20 soignants sur 26 en arrêt maladie, un climat délétère, des conditions de travail intenables… À l’EHPAD de Donzy (Nièvre), le personnel tire la sonnette d’alarme. Face à une réorganisation brutale décidée par la direction, les agents dénoncent un épuisement généralisé, une mise en danger des résidents, et l'absence de dialogue.
« Insécurité, peur et stress permanent » : les mots sont forts, mais à la hauteur du mal-être ressenti par les équipes. Aujourd’hui, près de 80 % des soignants en poste à Donzy ont cessé le travail, accablés par des conditions professionnelles devenues intenables.
Une réorganisation imposée, un personnel à bout
Derrière cette vague d’arrêts maladie, une nouvelle organisation du travail, mise en place en mars dernier, que les syndicats qualifient de destructrice. Objectif affiché : redresser la situation financière de l’établissement. Résultat : une charge de travail multipliée, un encadrement des soins qui s’effondre, et des soignants laissés sans soutien.
« Deux agents pour s’occuper de 60 résidents en journée, ce n’est pas du soin, c’est de la maltraitance institutionnelle », alerte un délégué syndical départemental.
Les agents de service hospitalier (ASH), auparavant impliqués dans les soins élémentaires, ont été écartés de ces missions. Cela a immédiatement alourdi le quotidien des aides-soignants, déjà sous pression. Et sans compter les dysfonctionnements matériels signalés : alarmes inefficaces, infiltrations, moisissures, manque de moyens de communication… une série de négligences qui aggravent encore un peu plus la situation.
Des résidents en souffrance, des soignants ignorés
Du côté des familles, l’inquiétude est palpable. Certains proches doivent pallier les manques de l’établissement, allant jusqu’à accompagner eux-mêmes les résidents dans leurs gestes quotidiens, comme les repas ou la toilette.
Une salariée, sous couvert d’anonymat, résume le sentiment général : « On est à bout.

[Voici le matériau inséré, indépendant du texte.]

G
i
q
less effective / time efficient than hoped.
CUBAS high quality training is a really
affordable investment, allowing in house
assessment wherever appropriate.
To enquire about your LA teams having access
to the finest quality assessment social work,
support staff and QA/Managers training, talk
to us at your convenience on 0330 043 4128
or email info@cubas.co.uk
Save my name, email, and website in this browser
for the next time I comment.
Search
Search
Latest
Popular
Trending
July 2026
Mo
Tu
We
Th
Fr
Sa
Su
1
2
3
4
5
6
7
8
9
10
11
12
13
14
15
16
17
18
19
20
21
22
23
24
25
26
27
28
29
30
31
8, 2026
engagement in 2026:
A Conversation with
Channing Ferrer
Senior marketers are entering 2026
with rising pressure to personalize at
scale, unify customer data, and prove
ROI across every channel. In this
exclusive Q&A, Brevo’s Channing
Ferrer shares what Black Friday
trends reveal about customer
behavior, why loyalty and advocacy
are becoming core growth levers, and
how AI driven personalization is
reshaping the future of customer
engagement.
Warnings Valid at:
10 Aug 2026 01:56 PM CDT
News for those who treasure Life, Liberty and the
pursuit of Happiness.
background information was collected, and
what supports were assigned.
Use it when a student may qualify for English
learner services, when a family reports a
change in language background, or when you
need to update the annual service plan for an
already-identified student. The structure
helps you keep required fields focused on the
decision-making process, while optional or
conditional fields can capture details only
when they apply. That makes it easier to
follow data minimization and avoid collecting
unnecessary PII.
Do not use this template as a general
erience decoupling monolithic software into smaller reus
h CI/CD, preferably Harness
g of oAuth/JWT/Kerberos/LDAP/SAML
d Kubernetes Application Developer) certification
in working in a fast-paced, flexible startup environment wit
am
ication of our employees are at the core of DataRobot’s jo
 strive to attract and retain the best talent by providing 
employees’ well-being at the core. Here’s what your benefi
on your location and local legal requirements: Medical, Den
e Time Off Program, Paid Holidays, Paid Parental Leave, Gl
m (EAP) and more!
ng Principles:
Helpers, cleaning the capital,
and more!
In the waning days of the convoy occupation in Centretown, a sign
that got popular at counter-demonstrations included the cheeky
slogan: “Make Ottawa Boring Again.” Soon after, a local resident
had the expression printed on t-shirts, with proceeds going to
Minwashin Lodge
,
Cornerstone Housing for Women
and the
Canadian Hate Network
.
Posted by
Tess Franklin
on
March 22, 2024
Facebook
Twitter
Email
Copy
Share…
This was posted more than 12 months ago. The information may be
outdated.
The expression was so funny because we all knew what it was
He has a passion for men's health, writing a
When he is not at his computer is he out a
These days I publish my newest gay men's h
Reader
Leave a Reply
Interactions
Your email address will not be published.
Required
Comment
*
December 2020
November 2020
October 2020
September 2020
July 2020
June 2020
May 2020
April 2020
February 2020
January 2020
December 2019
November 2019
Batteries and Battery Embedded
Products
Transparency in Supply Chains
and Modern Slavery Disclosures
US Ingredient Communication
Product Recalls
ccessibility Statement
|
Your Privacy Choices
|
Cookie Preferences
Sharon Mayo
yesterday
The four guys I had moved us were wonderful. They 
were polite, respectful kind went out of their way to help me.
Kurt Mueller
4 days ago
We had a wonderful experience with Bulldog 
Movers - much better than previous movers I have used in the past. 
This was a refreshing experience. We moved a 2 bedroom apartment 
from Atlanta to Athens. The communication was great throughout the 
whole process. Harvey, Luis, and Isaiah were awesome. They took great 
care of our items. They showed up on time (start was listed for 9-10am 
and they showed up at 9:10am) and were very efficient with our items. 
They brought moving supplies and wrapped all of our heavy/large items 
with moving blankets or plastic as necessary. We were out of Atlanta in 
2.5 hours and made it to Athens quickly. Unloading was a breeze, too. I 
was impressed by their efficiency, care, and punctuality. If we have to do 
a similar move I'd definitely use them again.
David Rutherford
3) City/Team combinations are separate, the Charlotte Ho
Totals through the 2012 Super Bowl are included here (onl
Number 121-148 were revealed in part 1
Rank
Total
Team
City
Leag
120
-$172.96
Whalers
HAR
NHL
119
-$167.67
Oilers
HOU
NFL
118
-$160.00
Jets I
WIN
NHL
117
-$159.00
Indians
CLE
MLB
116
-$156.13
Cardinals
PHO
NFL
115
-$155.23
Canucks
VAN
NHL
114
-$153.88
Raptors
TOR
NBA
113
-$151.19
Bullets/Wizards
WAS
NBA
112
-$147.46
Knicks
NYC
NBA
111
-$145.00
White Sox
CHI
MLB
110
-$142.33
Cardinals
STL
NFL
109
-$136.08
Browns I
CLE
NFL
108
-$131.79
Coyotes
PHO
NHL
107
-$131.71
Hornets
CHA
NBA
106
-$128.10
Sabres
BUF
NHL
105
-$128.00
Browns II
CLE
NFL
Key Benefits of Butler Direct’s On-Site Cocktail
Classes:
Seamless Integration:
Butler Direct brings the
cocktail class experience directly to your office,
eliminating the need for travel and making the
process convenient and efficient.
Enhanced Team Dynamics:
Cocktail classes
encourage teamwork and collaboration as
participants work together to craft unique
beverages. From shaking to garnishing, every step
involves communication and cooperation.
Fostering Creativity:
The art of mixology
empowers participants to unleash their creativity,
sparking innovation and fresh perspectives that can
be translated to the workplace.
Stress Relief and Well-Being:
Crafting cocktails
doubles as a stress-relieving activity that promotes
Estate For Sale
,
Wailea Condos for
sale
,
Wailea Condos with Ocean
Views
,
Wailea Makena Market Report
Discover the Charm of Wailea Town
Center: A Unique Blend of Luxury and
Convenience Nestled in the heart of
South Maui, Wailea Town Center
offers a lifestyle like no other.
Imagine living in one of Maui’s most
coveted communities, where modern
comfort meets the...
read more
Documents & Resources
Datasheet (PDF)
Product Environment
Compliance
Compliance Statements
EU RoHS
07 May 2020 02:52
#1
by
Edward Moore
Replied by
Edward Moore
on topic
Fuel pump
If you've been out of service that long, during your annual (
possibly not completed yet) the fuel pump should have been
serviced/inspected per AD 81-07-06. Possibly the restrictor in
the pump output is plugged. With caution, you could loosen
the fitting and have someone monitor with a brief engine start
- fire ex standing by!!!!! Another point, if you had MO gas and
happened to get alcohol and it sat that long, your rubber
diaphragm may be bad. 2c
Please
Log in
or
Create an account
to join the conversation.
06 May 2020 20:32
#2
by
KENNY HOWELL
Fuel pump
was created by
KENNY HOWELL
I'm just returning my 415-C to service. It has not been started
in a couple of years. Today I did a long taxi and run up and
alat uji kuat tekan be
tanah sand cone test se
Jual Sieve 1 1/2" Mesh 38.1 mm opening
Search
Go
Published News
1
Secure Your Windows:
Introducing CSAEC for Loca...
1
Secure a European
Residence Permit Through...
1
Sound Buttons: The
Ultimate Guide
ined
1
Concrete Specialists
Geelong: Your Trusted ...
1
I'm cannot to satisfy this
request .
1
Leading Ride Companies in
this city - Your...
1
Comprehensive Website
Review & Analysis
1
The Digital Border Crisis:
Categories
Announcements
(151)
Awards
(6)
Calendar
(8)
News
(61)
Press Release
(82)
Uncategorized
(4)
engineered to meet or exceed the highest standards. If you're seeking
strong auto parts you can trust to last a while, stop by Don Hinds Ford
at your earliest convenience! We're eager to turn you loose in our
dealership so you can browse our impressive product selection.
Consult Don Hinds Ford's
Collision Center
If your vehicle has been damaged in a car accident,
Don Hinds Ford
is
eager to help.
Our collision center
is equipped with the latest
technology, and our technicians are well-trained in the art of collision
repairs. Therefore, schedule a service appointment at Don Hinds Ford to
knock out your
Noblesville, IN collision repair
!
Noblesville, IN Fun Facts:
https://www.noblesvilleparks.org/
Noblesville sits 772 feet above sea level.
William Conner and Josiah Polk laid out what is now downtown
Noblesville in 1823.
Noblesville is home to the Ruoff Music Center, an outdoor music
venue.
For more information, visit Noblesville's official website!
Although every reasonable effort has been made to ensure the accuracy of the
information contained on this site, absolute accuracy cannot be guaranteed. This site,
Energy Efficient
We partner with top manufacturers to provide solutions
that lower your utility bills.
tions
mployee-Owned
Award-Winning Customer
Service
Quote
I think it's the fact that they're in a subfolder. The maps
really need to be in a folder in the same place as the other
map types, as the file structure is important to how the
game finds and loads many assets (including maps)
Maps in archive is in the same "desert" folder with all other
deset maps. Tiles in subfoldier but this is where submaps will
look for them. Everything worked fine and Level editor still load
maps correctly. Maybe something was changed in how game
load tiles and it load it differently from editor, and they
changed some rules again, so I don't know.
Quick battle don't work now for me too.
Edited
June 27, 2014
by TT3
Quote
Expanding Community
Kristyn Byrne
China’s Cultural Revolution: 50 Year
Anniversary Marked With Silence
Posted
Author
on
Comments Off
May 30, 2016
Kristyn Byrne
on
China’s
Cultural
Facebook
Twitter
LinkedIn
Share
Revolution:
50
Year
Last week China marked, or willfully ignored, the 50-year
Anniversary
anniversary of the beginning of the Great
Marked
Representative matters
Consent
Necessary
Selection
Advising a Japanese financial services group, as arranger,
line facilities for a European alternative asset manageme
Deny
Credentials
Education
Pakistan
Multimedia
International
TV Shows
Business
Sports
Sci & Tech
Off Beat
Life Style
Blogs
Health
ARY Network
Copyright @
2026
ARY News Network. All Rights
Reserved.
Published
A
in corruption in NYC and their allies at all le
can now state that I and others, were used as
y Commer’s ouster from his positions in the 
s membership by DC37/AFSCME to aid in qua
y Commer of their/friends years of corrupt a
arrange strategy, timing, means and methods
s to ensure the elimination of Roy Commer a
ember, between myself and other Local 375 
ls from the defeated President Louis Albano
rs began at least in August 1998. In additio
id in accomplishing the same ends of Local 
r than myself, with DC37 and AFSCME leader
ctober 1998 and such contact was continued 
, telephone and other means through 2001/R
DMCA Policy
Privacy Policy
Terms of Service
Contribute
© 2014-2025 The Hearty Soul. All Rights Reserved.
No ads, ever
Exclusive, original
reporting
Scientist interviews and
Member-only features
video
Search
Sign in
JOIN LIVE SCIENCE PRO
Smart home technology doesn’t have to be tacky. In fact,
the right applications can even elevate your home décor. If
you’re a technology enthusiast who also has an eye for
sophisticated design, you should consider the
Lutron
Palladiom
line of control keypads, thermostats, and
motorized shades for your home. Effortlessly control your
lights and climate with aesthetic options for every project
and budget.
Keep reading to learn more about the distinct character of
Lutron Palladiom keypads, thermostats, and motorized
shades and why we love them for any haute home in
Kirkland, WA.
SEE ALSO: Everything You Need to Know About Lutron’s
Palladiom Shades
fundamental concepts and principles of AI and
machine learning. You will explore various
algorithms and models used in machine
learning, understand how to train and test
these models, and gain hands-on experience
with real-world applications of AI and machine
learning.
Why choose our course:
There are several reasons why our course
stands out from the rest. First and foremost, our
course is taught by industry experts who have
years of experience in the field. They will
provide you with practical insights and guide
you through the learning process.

Nos résidents méritent mieux. Nous méritons mieux. Mais la direction refuse d’écouter. »
Une direction sourde aux alertes
Interrogée, la direction reconnaît fonctionner « en mode dégradé », tout en rejetant la faute sur les représentants du personnel, accusés d’entraver les projets de transformation. Elle évoque une offre de formation pour les agents concernés, censée permettre une montée en compétences. Mais pour le personnel, cela sonne creux : « Ces formations ne sont ni adaptées ni réalistes. Certaines collègues partent à la retraite dans un an, d’autres ne peuvent pas réorganiser leur vie en quinze jours. »
Une réunion de crise est prévue ce lundi 14 avril 2025 avec l’Agence régionale de santé. Les syndicats y attendent des engagements concrets : sur les moyens, sur la reconnaissance du travail, et sur l’écoute enfin accordée à celles et ceux qui font vivre l’établissement.